The bottom line is that I thought the 4660HD was an impressive outdoor TV. But if you didn’t know outdoor TVs existed when the 4660HD came out, that’s okay because the new SB-4670HD is twice as impressive. An outdoor TV isn’t something you’ll use every day. When you have one, though, you’ll find yourself coming up with excuses to go outside to watch TV. (“Oh, look, I accidentally made a big batch of popcorn. I guess we’ll all have to go and watch a movie on the outdoor TV…”) SunBrite TV’s SB-4670HD is such a great outdoor TV that you might find yourself running out of excuses and finally have to admit that it’s just plain fun and enjoyable. If you have an outdoor space that’s perfect for a TV—and the cash to spare, of course—SunBrite TV’s SB-4670HD is a highly recommended way to fill it.

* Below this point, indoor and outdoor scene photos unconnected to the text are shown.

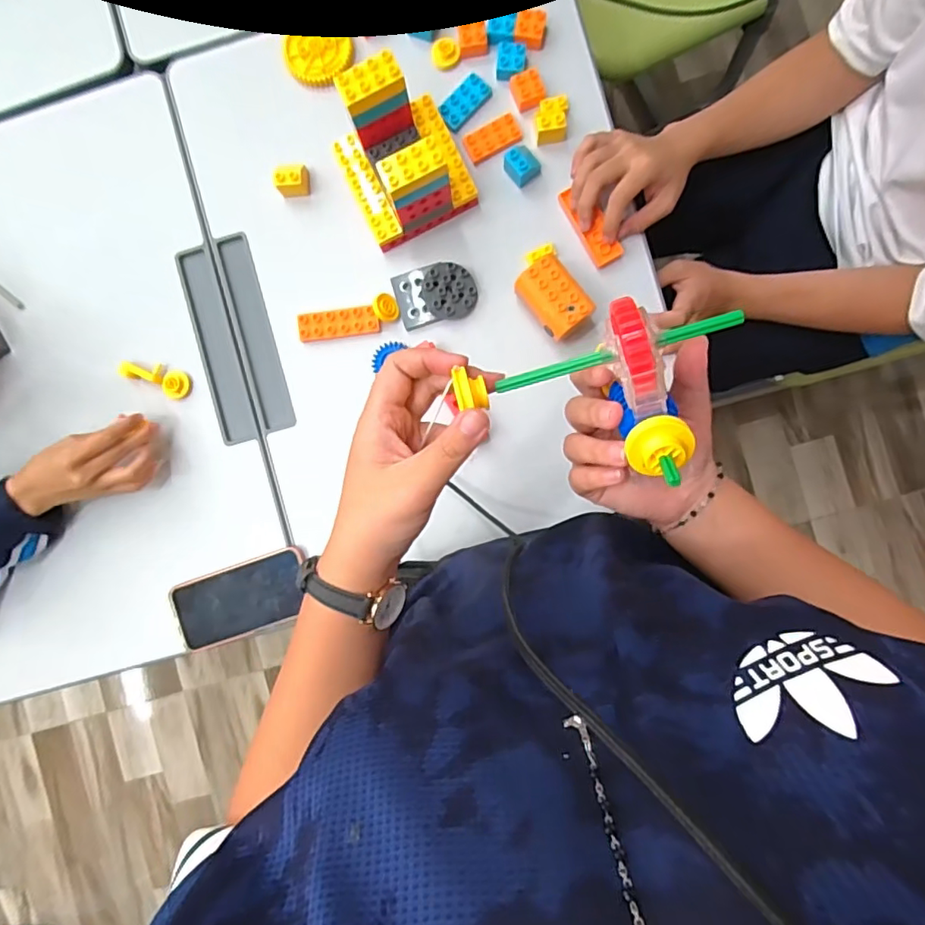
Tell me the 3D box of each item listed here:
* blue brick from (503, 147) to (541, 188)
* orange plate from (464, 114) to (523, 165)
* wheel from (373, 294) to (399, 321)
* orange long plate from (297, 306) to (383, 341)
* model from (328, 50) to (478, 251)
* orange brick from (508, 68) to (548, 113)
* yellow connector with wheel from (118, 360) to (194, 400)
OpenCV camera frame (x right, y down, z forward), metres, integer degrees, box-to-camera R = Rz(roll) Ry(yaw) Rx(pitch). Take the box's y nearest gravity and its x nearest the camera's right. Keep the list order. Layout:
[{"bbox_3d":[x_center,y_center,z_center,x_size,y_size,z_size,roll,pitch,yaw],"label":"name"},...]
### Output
[{"bbox_3d":[0.068,-0.338,0.613,0.035,0.033,0.035,-37,88,2],"label":"blue brick"},{"bbox_3d":[0.035,-0.370,0.623,0.063,0.011,0.030,-26,89,3],"label":"orange plate"},{"bbox_3d":[-0.088,-0.178,0.624,0.032,0.009,0.030,-11,112,-36],"label":"wheel"},{"bbox_3d":[-0.143,-0.162,0.634,0.091,0.015,0.033,-8,90,3],"label":"orange long plate"},{"bbox_3d":[-0.064,-0.325,0.579,0.122,0.125,0.121,-25,89,3],"label":"model"},{"bbox_3d":[0.074,-0.421,0.618,0.036,0.022,0.031,-18,89,3],"label":"orange brick"},{"bbox_3d":[-0.358,-0.100,0.639,0.069,0.035,0.033,23,91,3],"label":"yellow connector with wheel"}]

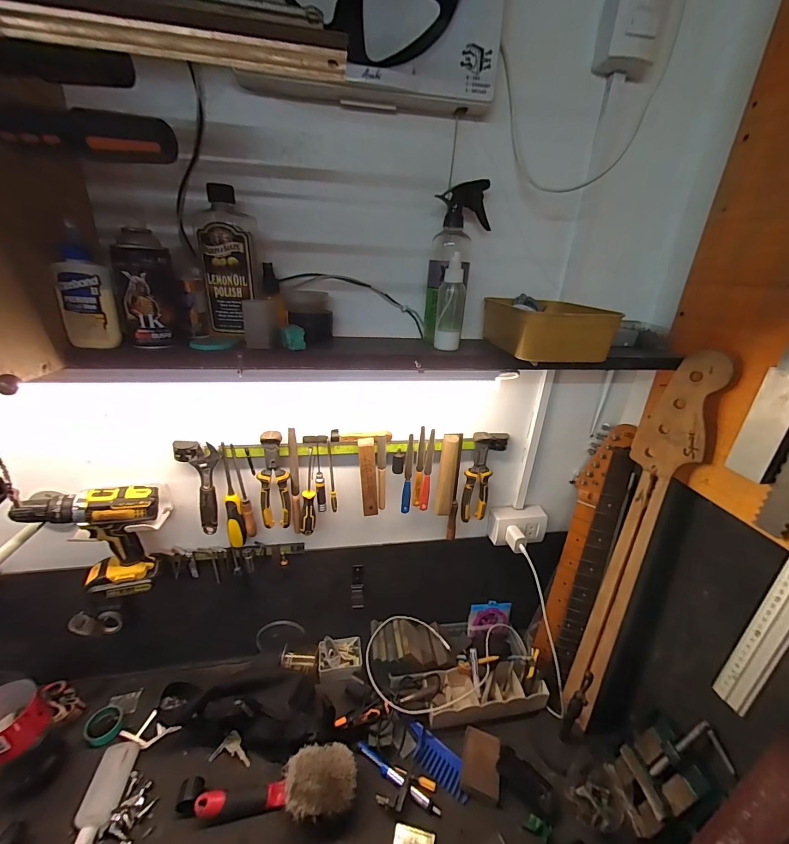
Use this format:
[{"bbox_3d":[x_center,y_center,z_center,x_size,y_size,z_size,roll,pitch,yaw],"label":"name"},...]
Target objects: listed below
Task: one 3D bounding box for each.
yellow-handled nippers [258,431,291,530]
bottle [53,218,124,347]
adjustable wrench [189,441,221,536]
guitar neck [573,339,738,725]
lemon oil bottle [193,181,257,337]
[{"bbox_3d":[-0.234,0.116,0.699,0.054,0.210,0.023,-4,24,-17],"label":"yellow-handled nippers"},{"bbox_3d":[-0.385,-0.165,0.451,0.062,0.139,0.038,-3,24,-13],"label":"bottle"},{"bbox_3d":[-0.351,0.133,0.690,0.049,0.184,0.013,-6,25,-21],"label":"adjustable wrench"},{"bbox_3d":[0.438,0.265,0.691,0.025,0.782,0.092,-5,21,-31],"label":"guitar neck"},{"bbox_3d":[-0.237,-0.222,0.521,0.078,0.193,0.042,-7,25,-21],"label":"lemon oil bottle"}]

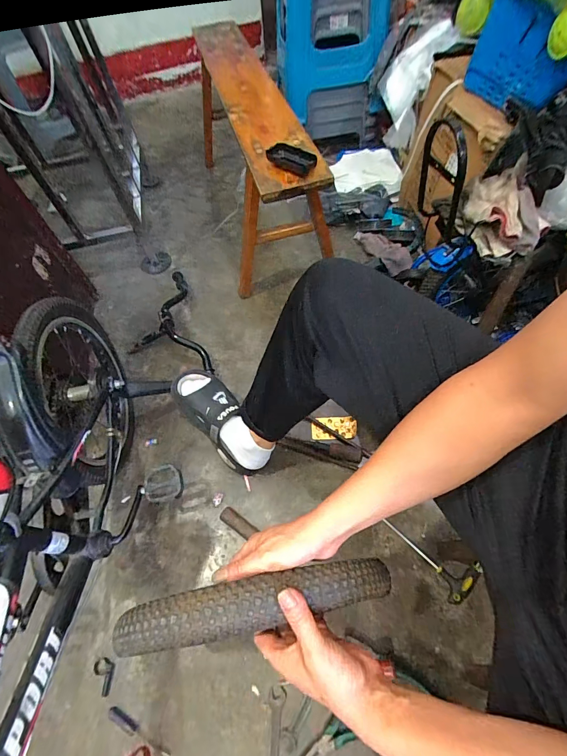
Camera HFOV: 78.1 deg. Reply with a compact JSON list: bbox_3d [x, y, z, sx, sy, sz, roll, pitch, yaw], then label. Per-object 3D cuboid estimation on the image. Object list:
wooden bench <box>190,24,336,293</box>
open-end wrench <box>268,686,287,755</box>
[{"bbox_3d":[-0.076,-0.676,1.058,0.286,0.427,0.847,-12,59,-3],"label":"wooden bench"},{"bbox_3d":[-0.016,0.607,0.581,0.028,0.004,0.142,4,61,5],"label":"open-end wrench"}]

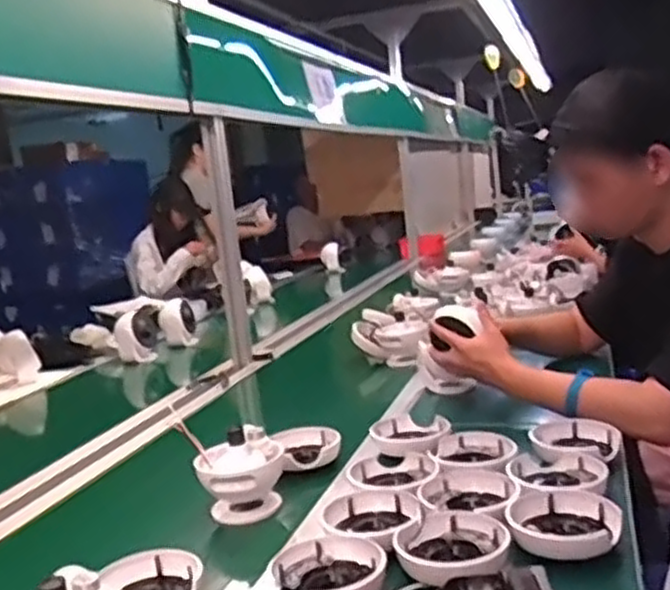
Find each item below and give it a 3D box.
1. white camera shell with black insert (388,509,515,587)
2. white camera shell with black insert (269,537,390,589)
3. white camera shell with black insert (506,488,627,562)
[{"bbox_3d":[0.123,0.266,0.795,0.120,0.034,0.123,-2,3,12],"label":"white camera shell with black insert"},{"bbox_3d":[-0.004,0.279,0.768,0.098,0.040,0.123,-4,3,-31],"label":"white camera shell with black insert"},{"bbox_3d":[0.250,0.246,0.822,0.119,0.043,0.113,-1,3,17],"label":"white camera shell with black insert"}]

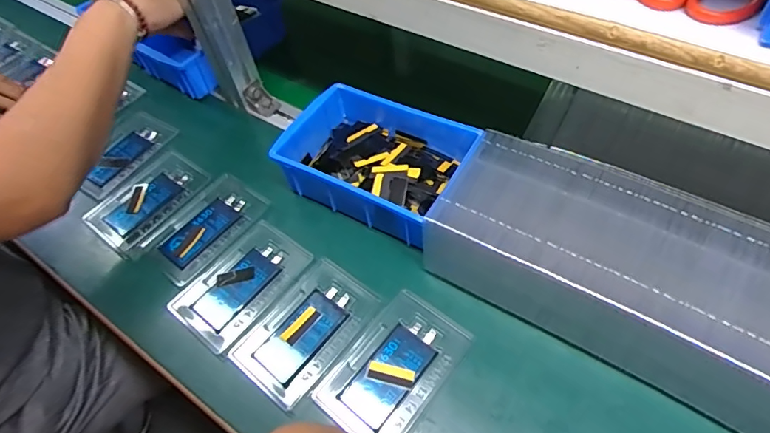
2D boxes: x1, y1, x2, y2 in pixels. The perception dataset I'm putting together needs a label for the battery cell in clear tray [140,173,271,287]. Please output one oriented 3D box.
[{"bbox_3d":[-0.199,0.009,0.524,0.080,0.006,0.130,29,61,24],"label":"battery cell in clear tray"}]

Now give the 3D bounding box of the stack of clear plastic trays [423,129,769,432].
[{"bbox_3d":[0.216,0.059,0.402,0.349,0.092,0.151,24,59,21],"label":"stack of clear plastic trays"}]

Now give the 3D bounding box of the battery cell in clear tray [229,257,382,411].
[{"bbox_3d":[-0.073,0.104,0.445,0.081,0.007,0.128,32,62,25],"label":"battery cell in clear tray"}]

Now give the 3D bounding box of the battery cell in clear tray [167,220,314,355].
[{"bbox_3d":[-0.143,0.065,0.477,0.085,0.006,0.132,30,61,24],"label":"battery cell in clear tray"}]

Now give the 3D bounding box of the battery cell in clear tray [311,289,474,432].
[{"bbox_3d":[0.009,0.132,0.415,0.085,0.008,0.130,30,61,24],"label":"battery cell in clear tray"}]

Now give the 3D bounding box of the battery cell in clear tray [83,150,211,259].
[{"bbox_3d":[-0.275,-0.021,0.550,0.086,0.010,0.126,25,59,22],"label":"battery cell in clear tray"}]

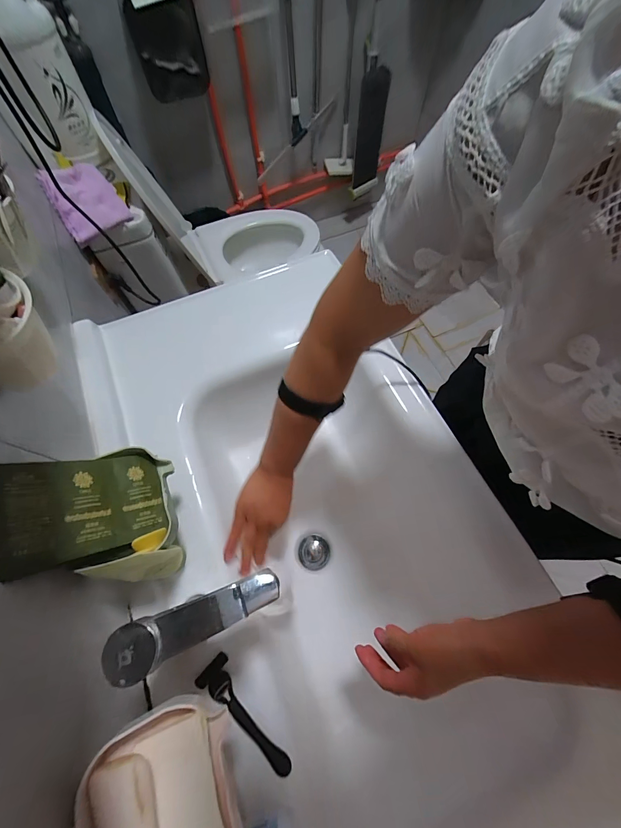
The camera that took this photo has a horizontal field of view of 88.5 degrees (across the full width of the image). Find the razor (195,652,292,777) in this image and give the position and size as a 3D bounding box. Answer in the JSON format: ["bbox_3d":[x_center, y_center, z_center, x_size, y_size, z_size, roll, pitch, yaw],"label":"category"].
[{"bbox_3d":[-0.074,0.345,0.367,0.134,0.021,0.038,41,74,15],"label":"razor"}]

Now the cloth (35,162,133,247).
[{"bbox_3d":[-0.509,-0.487,0.723,0.140,0.131,0.034,-44,37,-24],"label":"cloth"}]

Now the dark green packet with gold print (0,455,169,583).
[{"bbox_3d":[-0.224,0.091,0.326,0.009,0.147,0.099,-35,70,25],"label":"dark green packet with gold print"}]

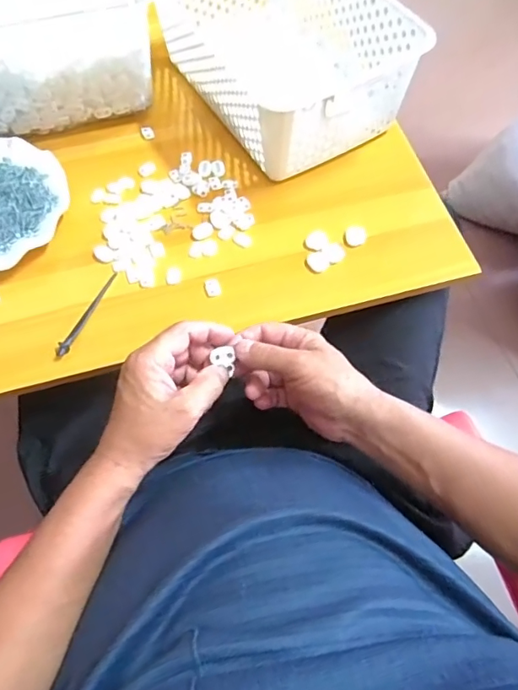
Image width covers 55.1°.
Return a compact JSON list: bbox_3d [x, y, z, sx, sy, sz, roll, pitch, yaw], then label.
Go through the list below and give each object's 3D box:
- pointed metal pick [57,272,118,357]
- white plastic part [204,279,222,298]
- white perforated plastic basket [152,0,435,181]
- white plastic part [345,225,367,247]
[{"bbox_3d":[-0.171,-0.032,0.494,0.011,0.006,0.102,20,66,10],"label":"pointed metal pick"},{"bbox_3d":[-0.047,-0.059,0.508,0.015,0.005,0.019,-16,65,-7],"label":"white plastic part"},{"bbox_3d":[0.021,-0.349,0.585,0.213,0.113,0.306,-26,67,-12],"label":"white perforated plastic basket"},{"bbox_3d":[0.103,-0.116,0.526,0.022,0.006,0.023,0,64,0],"label":"white plastic part"}]

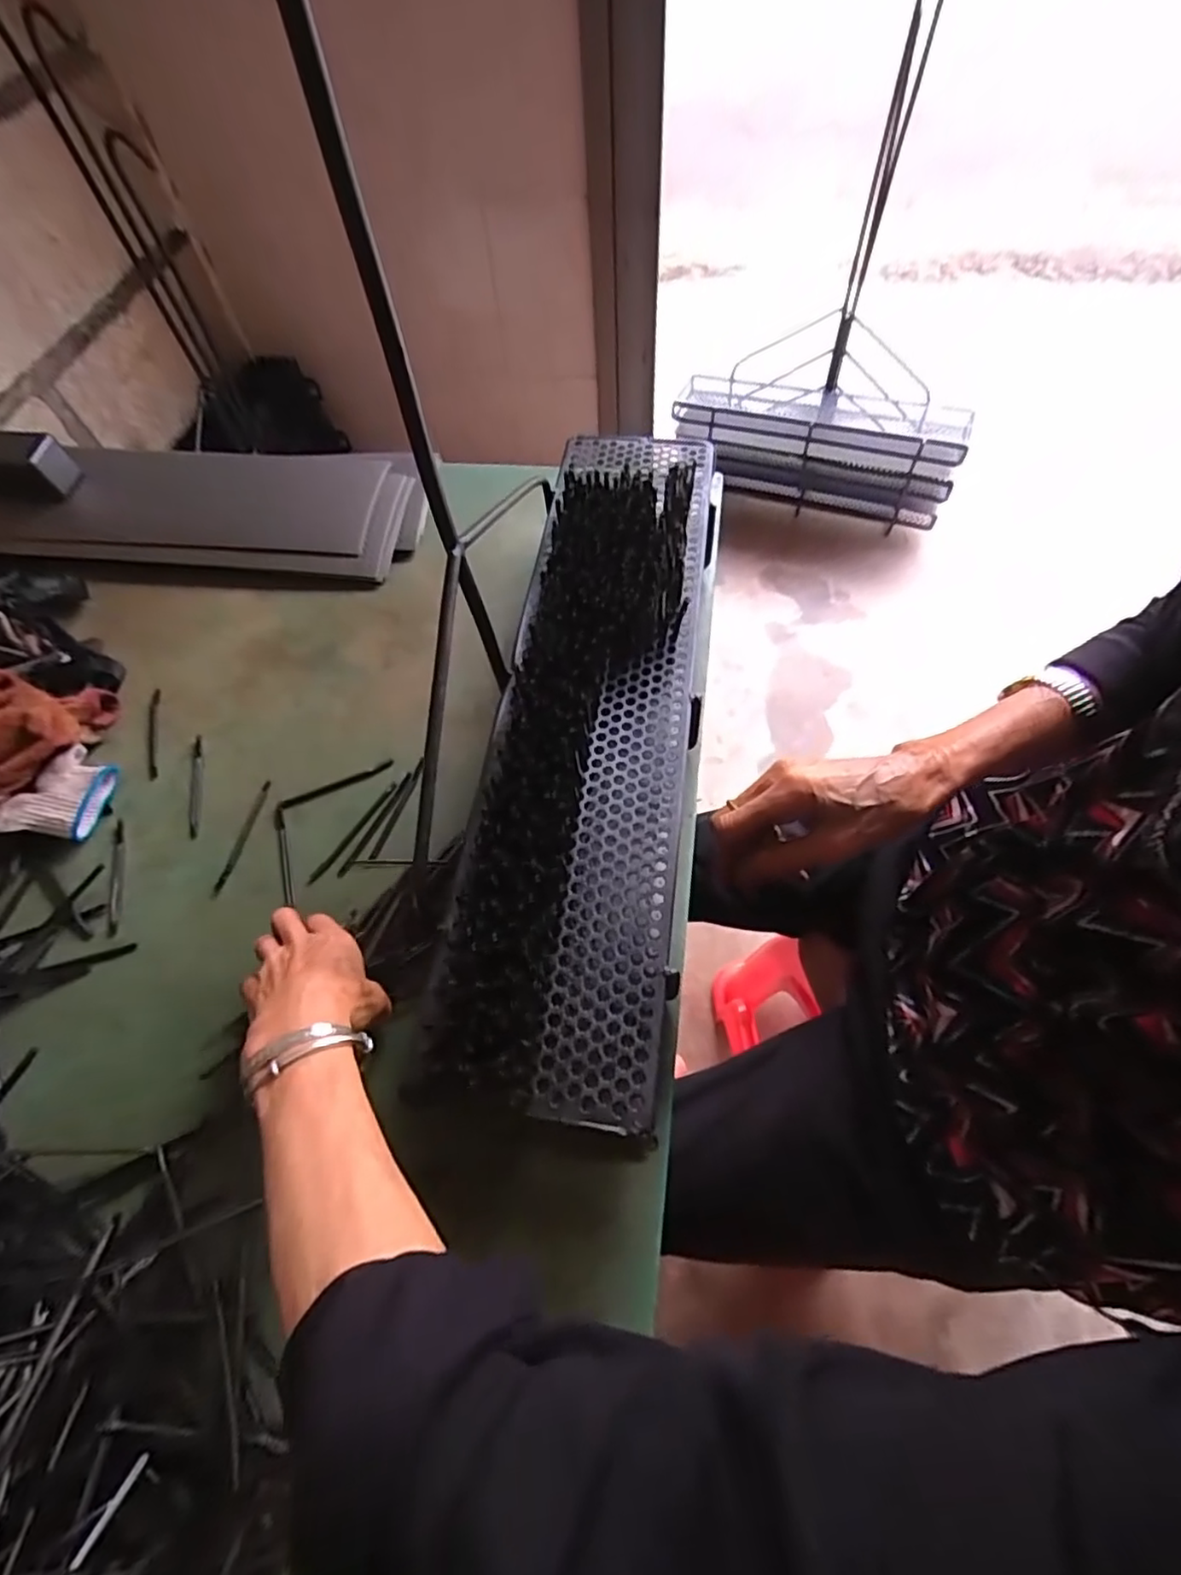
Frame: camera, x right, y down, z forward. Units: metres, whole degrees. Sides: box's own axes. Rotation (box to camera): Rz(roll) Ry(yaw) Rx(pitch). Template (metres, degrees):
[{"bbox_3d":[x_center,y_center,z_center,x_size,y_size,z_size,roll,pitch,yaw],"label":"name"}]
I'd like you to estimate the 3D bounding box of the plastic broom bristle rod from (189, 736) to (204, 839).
[{"bbox_3d":[-0.358,-0.001,0.576,0.011,0.005,0.109,-13,61,-4],"label":"plastic broom bristle rod"}]

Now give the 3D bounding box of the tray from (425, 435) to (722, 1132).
[{"bbox_3d":[0.008,-0.060,0.458,0.139,0.057,0.531,7,61,8],"label":"tray"}]

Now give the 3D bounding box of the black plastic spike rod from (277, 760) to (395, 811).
[{"bbox_3d":[-0.227,-0.002,0.565,0.104,0.004,0.011,-23,62,-9],"label":"black plastic spike rod"}]

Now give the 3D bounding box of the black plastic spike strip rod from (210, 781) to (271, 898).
[{"bbox_3d":[-0.301,0.043,0.550,0.010,0.004,0.109,8,62,8],"label":"black plastic spike strip rod"}]

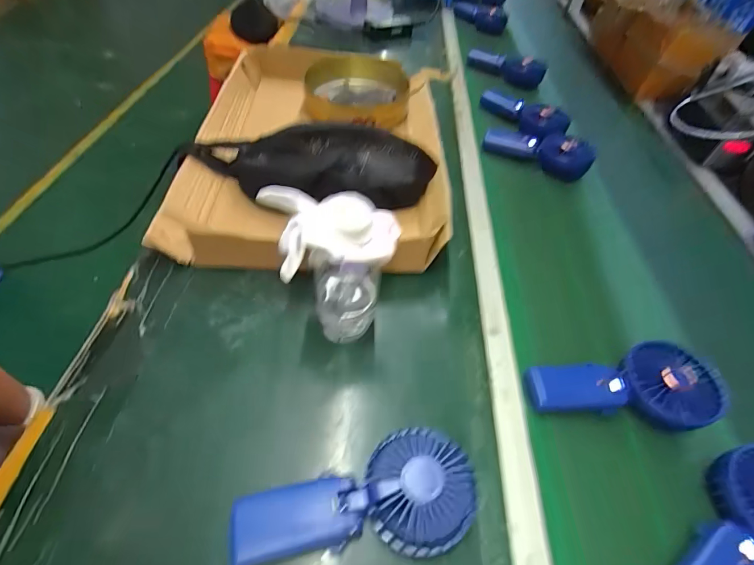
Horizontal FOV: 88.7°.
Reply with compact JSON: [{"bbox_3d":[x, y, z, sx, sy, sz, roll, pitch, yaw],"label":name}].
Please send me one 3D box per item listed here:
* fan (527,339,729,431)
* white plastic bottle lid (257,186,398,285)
[{"bbox_3d":[0.248,0.110,0.381,0.176,0.043,0.088,-3,50,-8],"label":"fan"},{"bbox_3d":[-0.047,-0.037,0.350,0.131,0.081,0.063,21,51,9],"label":"white plastic bottle lid"}]

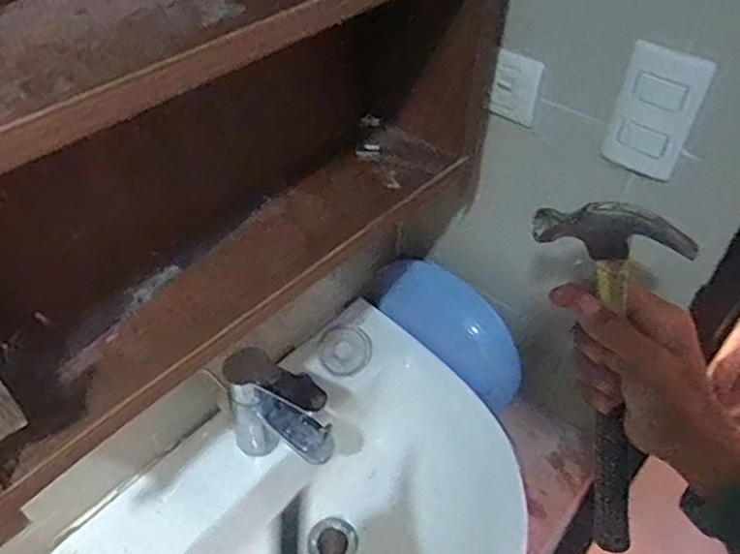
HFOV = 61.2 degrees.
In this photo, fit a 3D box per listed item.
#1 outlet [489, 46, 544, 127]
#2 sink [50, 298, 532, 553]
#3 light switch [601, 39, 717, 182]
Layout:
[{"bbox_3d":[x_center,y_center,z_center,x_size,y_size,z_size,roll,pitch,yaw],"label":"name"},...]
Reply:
[{"bbox_3d":[0.147,-0.190,0.630,0.056,0.070,0.012,34,54,29],"label":"outlet"},{"bbox_3d":[-0.038,0.290,0.728,0.366,0.166,0.465,33,53,29],"label":"sink"},{"bbox_3d":[0.243,-0.139,0.537,0.068,0.117,0.016,35,54,30],"label":"light switch"}]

What’s an Outdoor-TV-Lovin’ Cheapskate Supposed to Do?
Having an outdoor TV is a lot like sex and cocaine. It’s impossible to accurately describe the feeling to someone who’s never experienced it—and it’s highly addictive. But if you’re like me (and I feel sorry for you if you are), you don’t have $3,000 to casually plunk down on the counter for an outdoor TV, not to mention the additional costs for mounting hardware and installation. Wouldn’t it be awesome if there were some cheap, do-it-yourself way of having an outdoor TV?

As I mentioned earlier, you can take just about any flat-panel TV and use one of Peerless-AV’s weatherized enclosures to protect it. I’m familiar with Peerless-AV’s gear, so I feel comfortable mentioning it here—but still $2,000 just for the enclosure. While researching prices and availability of various items for this story, I came across The TV Shield, which is “a weatherproof and secure enclosure designed for use with just about any standard television”. A TV Shield model with one fan that’s designed for TVs from 40- to 50-inches in diagonal has a retail price of $769.95. Slap a $500 46-inch Vizio smart TV in there, and you’ve got a nifty, outdoor TV setup for under $1,300.

Before you run out and start measuring how much space you have, there are some caveats to consider. First of all, a TV designed for indoor use may be dim and unwatchable in the daytime. After that, a TV mounted in a one-size-fits-a-lot, generic enclosure won’t have the most pleasing aesthetics. Another thing to consider is that if the TV does suffer some sort of damage due to the elements, it won’t be covered under the TV manufacturer’s warranty. Finally, the combined weight of the enclosure and TV will almost certainly be more than the weight of a TV specifically designed for outdoor use. It’s not the solution for everyone, and I still would recommend an outdoor TV over an indoor TV in a weatherproof cabinet. But if you can live with the caveats listed above, it could be a good way to fit an outdoor TV into your budget.